Ron Bowers, computer scientist at Army Research Labs (ARL), and Dennis Reedy, Founder of Elastic Grid LLC, discussed these issues during a session at the JavaOne conference in San Francisco recently.
"The issue is that we don't have that many computers, but need to support a community of hundreds of users. We have to test this system and test the availability and policies of the system," Reedy said.
As they make changes to the application code, they need to know if the application will scale to meet peak demands. They don't have enough surplus hardware to do the testing on their existing compute infrastructure, so they wanted to use AWS in order to do performance testing.
Cloud security concerns
The main challenge with Amazon is that not only is the data sensitive but many of the application models are sensitive as well. The Army does not want to make its models about the effects of various weapons on American equipment available to a potential enemy.
It needed a way to dynamically provision the application both in the cloud during testing, and then locally during implementation of the finished application. "We don't want to build an Amazon Machine Image (AMI) or go through the time to provision an entire distributed computing stack every night," Reedy said.

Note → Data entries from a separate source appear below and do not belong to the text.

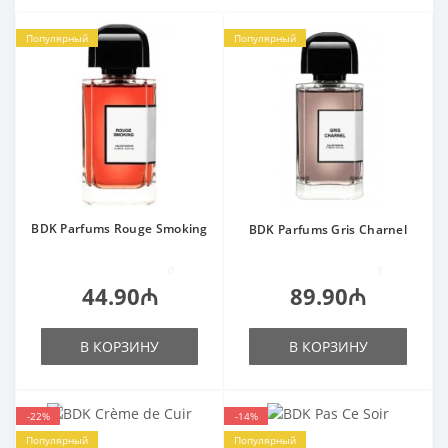
Популярный
Популярный
BDK Parfums Rouge Smoking
BDK Parfums Gris Charnel
0
1
44.90₼
89.90₼
В КОРЗИНУ
В КОРЗИНУ
-22%
-14%
Популярный
Популярный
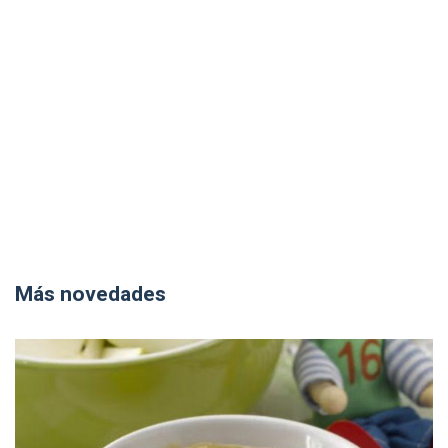
Más novedades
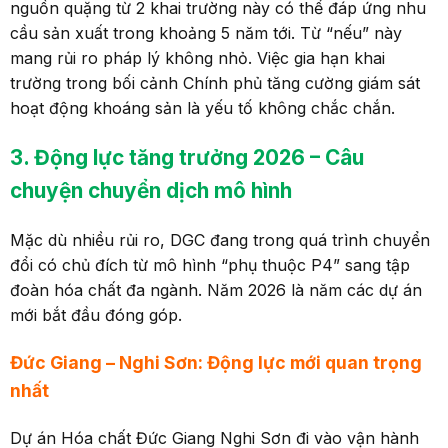
nguồn quặng từ 2 khai trường này có thể đáp ứng nhu
cầu sản xuất trong khoảng 5 năm tới. Từ “nếu” này
mang rủi ro pháp lý không nhỏ. Việc gia hạn khai
trường trong bối cảnh Chính phủ tăng cường giám sát
hoạt động khoáng sản là yếu tố không chắc chắn.
3. Động lực tăng trưởng 2026
–
Câu
chuyện chuyển dịch mô hình
Mặc dù nhiều rủi ro, DGC đang trong quá trình chuyển
đổi có chủ đích từ mô hình “phụ thuộc P4” sang tập
đoàn hóa chất đa ngành. Năm 2026 là năm các dự án
mới bắt đầu đóng góp.
Đức Giang – Nghi Sơn: Động lực mới quan trọng
nhất
Dự án Hóa chất Đức Giang Nghi Sơn đi vào vận hành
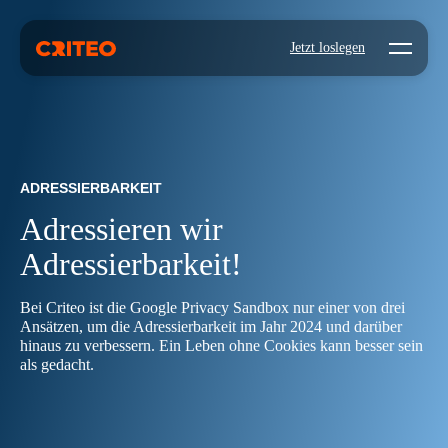
Open mo
Jetzt loslegen
ADRESSIERBARKEIT
Adressieren wir
Adressierbarkeit!
Bei Criteo ist die Google Privacy Sandbox nur einer von drei
Ansätzen, um die Adressierbarkeit im Jahr 2024 und darüber
hinaus zu verbessern. Ein Leben ohne Cookies kann besser sein
als gedacht.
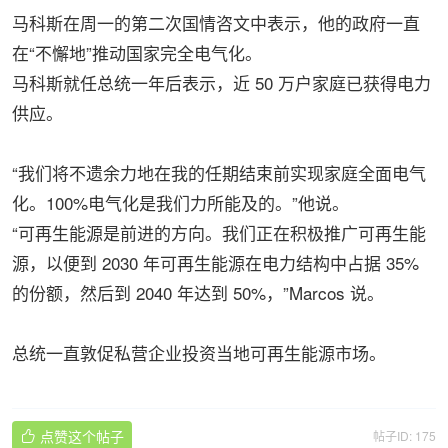
马科斯在周一的第二次国情咨文中表示，他的政府一直
在“不懈地”推动国家完全电气化。
马科斯就任总统一年后表示，近 50 万户家庭已获得电力
供应。
“我们将不遗余力地在我的任期结束前实现家庭全面电气
化。100%电气化是我们力所能及的。”他说。
“可再生能源是前进的方向。我们正在积极推广可再生能
源，以便到 2030 年可再生能源在电力结构中占据 35%
的份额，然后到 2040 年达到 50%，”Marcos 说。
总统一直敦促私营企业投资当地可再生能源市场。
点赞这个帖子
帖子ID: 175

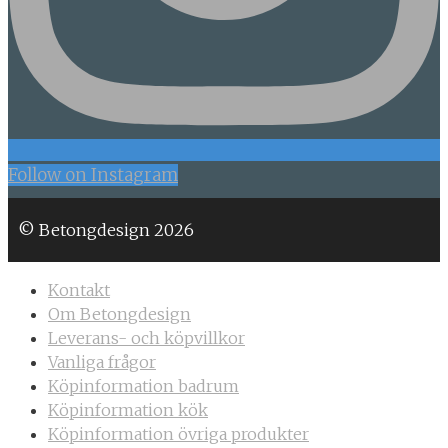
Follow on Instagram
© Betongdesign 2026
Kontakt
Om Betongdesign
Leverans- och köpvillkor
Vanliga frågor
Köpinformation badrum
Köpinformation kök
Köpinformation övriga produkter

Elastic Grid is an open source technology that uses a domain specific language to express the services and requirements. It allows the developers to push out an instance of the entire distributed infrastructure to either Amazon EC2 or a LAN automatically.
When a developer finalizes the release of a new version, Elastic Grid organizes the creation of clusters. The key to the success of this process is being able to release the new code, and then run it with no operator input work.

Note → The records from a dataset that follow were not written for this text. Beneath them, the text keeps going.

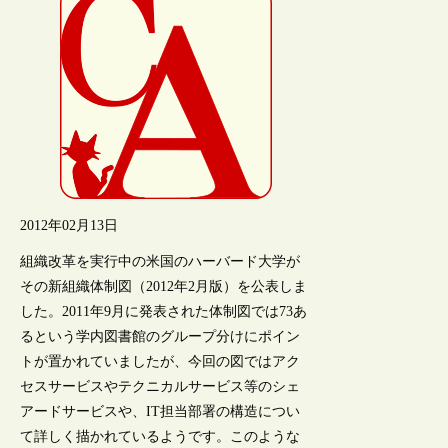
2012年02月13日
組織改革を実行中の米国のハーバード大学が
その新組織体制図（2012年2月版）を公表しま
した。2011年9月に発表された体制図では73あ
るという学内図書館のグループ分けにポイン
トが置かれていましたが、今回の図ではアク
セスサービスやテクニカルサービス等のシェ
アードサービスや、IT担当部署の構造につい
て詳しく描かれているようです。このような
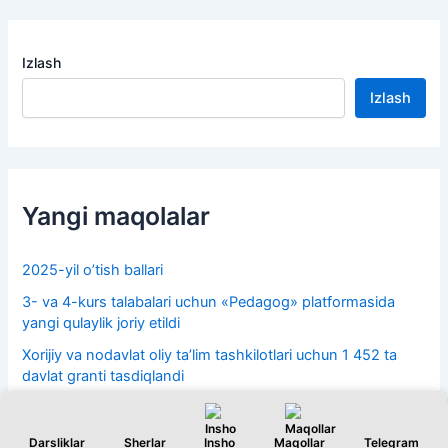
Izlash
Izlash
Yangi maqolalar
2025-yil o’tish ballari
3- va 4-kurs talabalari uchun «Pedagog» platformasida
yangi qulaylik joriy etildi
Xorijiy va nodavlat oliy taʼlim tashkilotlari uchun 1 452 ta
davlat granti tasdiqlandi
Uchinchi kun 16-iyul test natijalari e’lon qilindi
15-iyul 2-kun test natijalari 2026
Darsliklar
Sherlar
Insho
Maqollar
Telegram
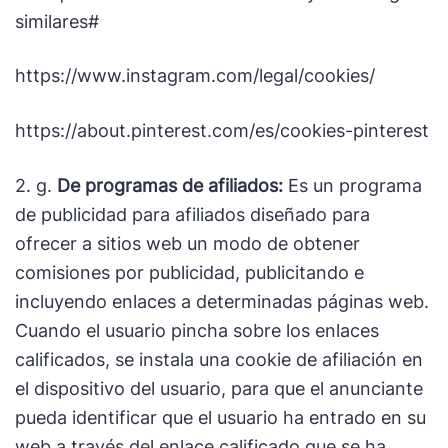
similares#
https://www.instagram.com/legal/cookies/
https://about.pinterest.com/es/cookies-pinterest
2. g.
De programas de afiliados:
Es un programa
de publicidad para afiliados diseñado para
ofrecer a sitios web un modo de obtener
comisiones por publicidad, publicitando e
incluyendo enlaces a determinadas páginas web.
Cuando el usuario pincha sobre los enlaces
calificados, se instala una cookie de afiliación en
el dispositivo del usuario, para que el anunciante
pueda identificar que el usuario ha entrado en su
web a través del enlace calificado que se ha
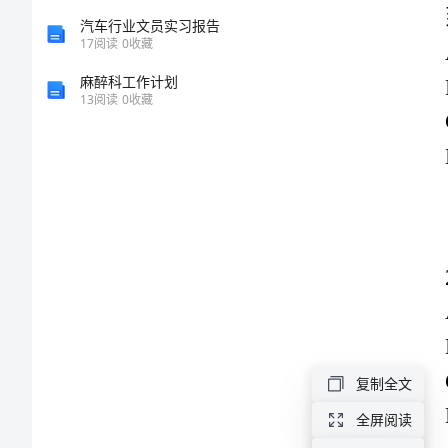
C.等级事
含
汽车行业文员实习报告
D.大事故
17
阅读
0
收藏
答
麻醉科工作计划
13
阅读
0
收藏
案
【b
A.预防修
B.日常修
卷】
C.事后修
2024-
2025
年
机
械
复制全文
员
全屏阅读
A.1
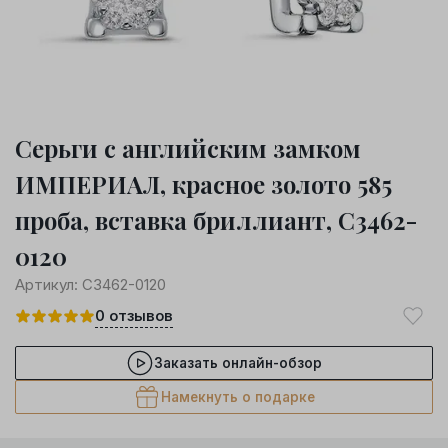
Серьги с английским замком
ИМПЕРИАЛ, красное золото 585
проба, вставка бриллиант, С3462-
0120
Артикул:
С3462-0120
0
отзывов
Заказать онлайн-обзор
Намекнуть о подарке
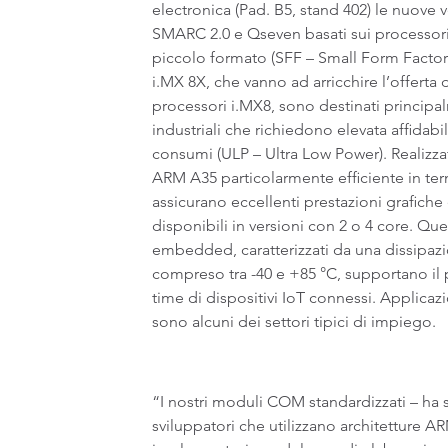
electronica (Pad. B5, stand 402) le nuove 
SMARC 2.0 e Qseven basati sui processori 
piccolo formato (SFF – Small Form Factor
i.MX 8X, che vanno ad arricchire l’offerta
processori i.MX8, sono destinati principa
industriali che richiedono elevata affidabi
consumi (ULP – Ultra Low Power). Realizzati
ARM A35 particolarmente efficiente in ter
assicurano eccellenti prestazioni grafiche
disponibili in versioni con 2 o 4 core. Qu
embedded, caratterizzati da una dissipazi
compreso tra -40 e +85 °C, supportano il 
time di dispositivi IoT connessi. Applicazi
sono alcuni dei settori tipici di impiego.
“I nostri moduli COM standardizzati – ha 
sviluppatori che utilizzano architetture A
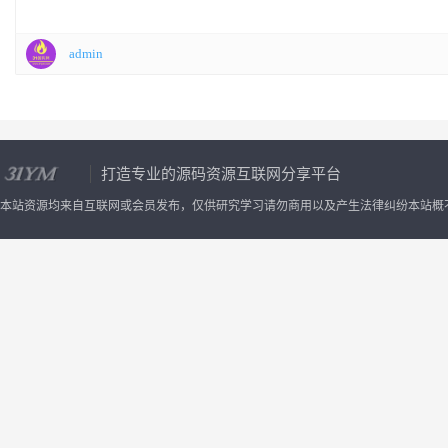
admin
2、登录后台，登录方式：
你的域名/admin.php
账号：admin
密码：admin
打造专业的源码资源互联网分享平台
本站资源均来自互联网或会员发布，仅供研究学习请勿商用以及产生法律纠纷本站概
3、后台-全局配置-配置参数里最下面，填写刚刚申请的授权码：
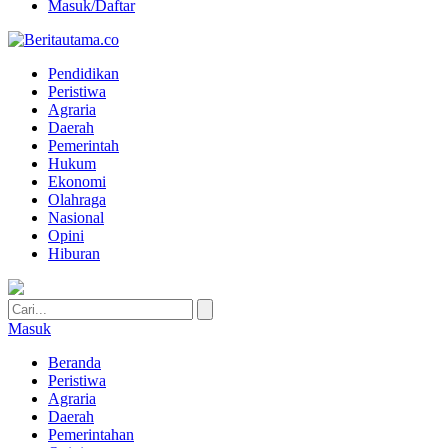
Masuk/Daftar
Pendidikan
Peristiwa
Agraria
Daerah
Pemerintah
Hukum
Ekonomi
Olahraga
Nasional
Opini
Hiburan
Masuk
Beranda
Peristiwa
Agraria
Daerah
Pemerintahan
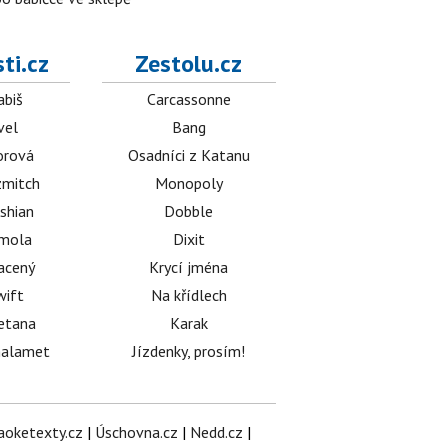
ti.cz
Zestolu.cz
abiš
Carcassonne
vel
Bang
orová
Osadníci z Katanu
mitch
Monopoly
shian
Dobble
émola
Dixit
acený
Krycí jména
wift
Na křídlech
etana
Karak
halamet
Jízdenky, prosím!
aoketexty.cz
|
Úschovna.cz
|
Nedd.cz
|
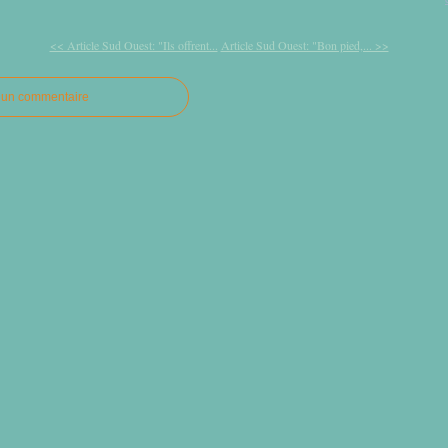
<< Article Sud Ouest: "Ils offrent...
Article Sud Ouest: "Bon pied,... >>
r un commentaire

Going forward they are hoping to do continuous integration. They plan to connect Hudson into the Amazon S3 repository, so that code changes are automatically tested. On an occasional basis, they want to do a scalability test with 50-100 machines to see how the system behaves under heavy load.
Reedy said one of the harder problems to solve is how to take the test result information from a cluster of fifty machines and look for subtle problems and bottlenecks in a way that a human can understand. He said, "We have a lot of metrics built in about how fast it is working and the wait time so we can be notified if something goes bad. But how can we be notified in a post mortem about a pattern developing?"
One developer asked how they get around security concerns because his administrators would balk at the idea of deploying government applications on a cloud. Bowers said this was a big issue, and they had demonstrated that it could be addressed by proper separation of the sensitive data, code, and algorithms.
Another developer in the audience, who worked for a large unnamed telco, pointed out that telecommunications companies have been addressing these concerns for years by tagging data and code sets. She said that these same concepts could also be applied to cloud projects by other developers wanting to test new apps in the cloud.